Reliability modelling and assessment of subsea oil and gas pipelines considering competing failures caused by dropped object impact and corrosion degradation

Abstract

Reliability assessment of subsea pipelines is critical for preventing leaks and ensuring operational safety. This study addresses pipelines subjected to concurrent dropped-object impacts and corrosion degradation. By establishing both a competitive-failure reliability model that accounts for failure mode interactions and its corresponding parameter determination methodology, an integrated reliability assessment framework is proposed specifically for subsea pipeline systems under competing failure scenarios. Case studies on DN400 pipelines reveal that traditional single-mode assessments exhibit excessive conservatism, compromising result accuracy. The model demonstrates that ultimate failure stems from temporal competition between failure modes: corrosion dominates late-stage degradation while impacts govern acute structural responses during mid-to-late service phases. Comparative analyses show the competitive- failure model achieves more rational residual life predictions than conventional methods. The framework provides a theoretical basis for optimizing inspection intervals and maintenance strategies, particularly for pipelines in high-risk zones with complex environmental loads.

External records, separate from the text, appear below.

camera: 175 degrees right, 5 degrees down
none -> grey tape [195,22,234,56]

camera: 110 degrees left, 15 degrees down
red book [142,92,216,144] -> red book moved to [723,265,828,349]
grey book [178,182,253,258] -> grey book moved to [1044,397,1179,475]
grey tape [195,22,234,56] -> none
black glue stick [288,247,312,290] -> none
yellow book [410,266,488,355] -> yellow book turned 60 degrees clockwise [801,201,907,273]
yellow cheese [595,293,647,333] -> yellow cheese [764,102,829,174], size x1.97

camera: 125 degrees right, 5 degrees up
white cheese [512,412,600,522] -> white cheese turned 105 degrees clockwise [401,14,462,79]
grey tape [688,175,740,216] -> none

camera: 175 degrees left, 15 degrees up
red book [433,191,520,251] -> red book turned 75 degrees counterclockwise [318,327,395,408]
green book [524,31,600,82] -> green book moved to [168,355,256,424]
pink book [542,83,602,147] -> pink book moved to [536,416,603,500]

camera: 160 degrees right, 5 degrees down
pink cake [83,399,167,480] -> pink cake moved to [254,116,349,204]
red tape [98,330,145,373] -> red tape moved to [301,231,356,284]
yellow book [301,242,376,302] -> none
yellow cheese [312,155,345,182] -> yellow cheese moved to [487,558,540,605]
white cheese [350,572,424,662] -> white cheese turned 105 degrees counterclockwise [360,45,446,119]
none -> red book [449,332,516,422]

Finally, the proposed methodology was extended to reliability assessment of subsea pipelines with different steel grades and specifications, yielding corresponding reliability analysis results. These findings advance reliability methodologies by reconciling multi-failure physics, offering practical references for design optimization and safety management of subsea energy infrastructure. The model's adaptability shows potential for extension to other marine structures exposed to combined mechanical and environmental stressors.